Once approved a license authorizing transactions “has the effect of removing a prohibition or prohibitions contained in this part from the transaction, but only to the extent specifically stated by its terms.” (Sec. 597.501(c)) It will not validate any transaction that occurs prior to the date of issuance, unless it specifically states otherwise. (Sec. 597.501 (a))

The OFAC Director retains the power to “exclude any person, property, or transaction from the operation of any license.” (Sec. 501.597.502). In addition, OFAC can condition a license on reporting “in such form and at such times and places” as it wishes. (501.801(b)(5).) If OFAC believes a violation of part or license has occurred the regulations provide a process for enforcement, including a pre-penalty notice. Sec. 597.701-705.)

Once funds are transfer away from an FTO pursuant to a license, they are no longer considered funds of the FTO. (Sec. 597.403 (a)) In addition, Sec. 405 allows transactions “ordinarily incident to a licensed transaction and necessary to give effect thereto.”

In instances where a charitable organization has not applied for a license Treasury can provide the organization with information about the specific license application process. For U.S. organizations whose governing body is no longer operational, Treasury can contact the Attorney Generals in the various states where the charities were organized to submit a license request on behalf of the defunct organizations. Under the Charitable Trust Doctrine in almost every state, the state Attorney General is the parens patriae for charitable assets maintained in their state, and the only party that would have standing to claim and redirect non-restricted assets donated to and still owned by a discontinued charity. In addition, Treasury should develop a process for identifying the legal representative of foreign organizations that are no longer operational.

IV. General Information on Frozen Funds

Foreign Terrorist Organizations Sanctions Regulations are found in 31 CFR Part 597. The designation process starts when the Secretary of State notifies Congress of intent to designate an organization as a foreign terrorist organization (FTO). (Sec. 597.201(a), pursuant to 8 U.S. C. 1189(a)). Prior to publication of the designation in the Federal Register, any U.S. financial institution that receives notice from Treasury shall block all financial transactions of any assets within their control, until further notice.

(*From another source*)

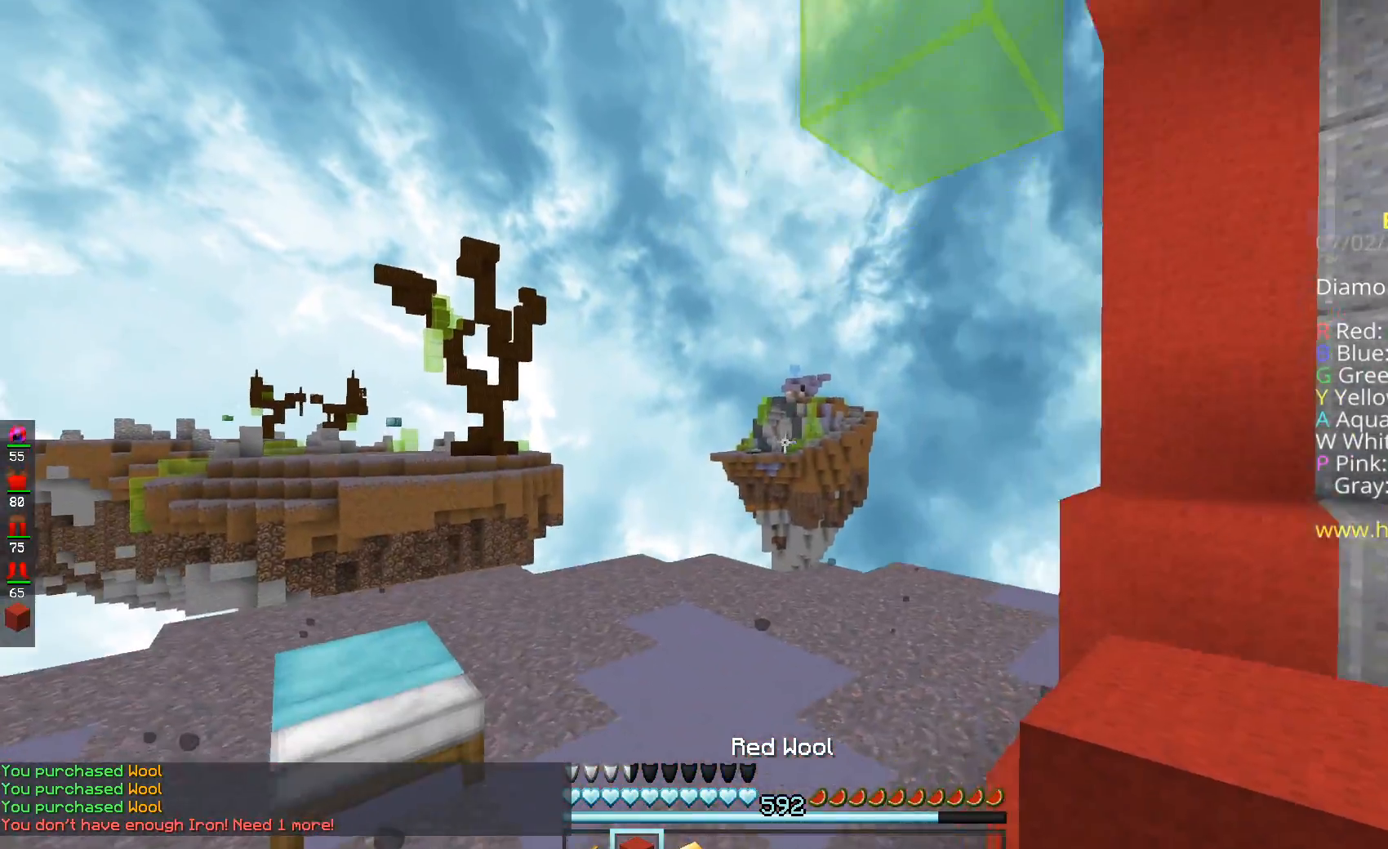
{"keys": [], "mouse": [], "events": [[50, "mouse_left", "down"], [83, "space", "down"], [233, "mouse_left", "up"], [467, "space", "up"]]}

Once a U.S. financial institution becomes aware it has possession of funds of an FTO, or funds in which the FTO has an interest, it must retain possession of the funds and report their existence to Treasury. (Sec. 597.201(b)). The process for this action is described in 501.603. These requirements remain in effect until revocation of the designation, or until it lapses. (Sec. 597.201(d) and 8 U.S.C. 1189)

Once a designation is published in the Federal Register the above requirements are triggered. (Sec. 597.201(c)) After that time any transfer is null and void (Sec. 597.202(a)), unless authorized by a license “or other authorization” from the Director of OFAC. (Sec. 597.202(c))

Financial institution must hold frozen funds “in a blocked interest-bearing account which is in the name of the foreign terrorist organization”. (Sec. 597.203 (a)) The blocked account must be located in the U.S., federally insured and earning interest at commercially reasonable rates, or with a broker registered with the SEC. The funds may not be invested in instruments “the maturity of which exceeds 180 days.” (Sec. 597.202(b))

Sec. 501.603 requires those holding blocked property to file reports within 10 days after a blocking order, and then annually by Sept. 30 of each year, using TF 90-22.50. These reports are confidential. Financial institutions are also required to report rejected attempts to transfer blocked property. (Sec. 501.604) Sec. 504 (a) authorizes U.S. financial institutions holding blocked assets to debit the accounts for normal service charges owed them.

Any U.S. person participating in litigation or binding arbitration involving blocked assets must notify OFAC of the proceedings and provide them with copies of all pleadings. They must also notify the court of the restrictions on the blocked property. (Sec. 501.605)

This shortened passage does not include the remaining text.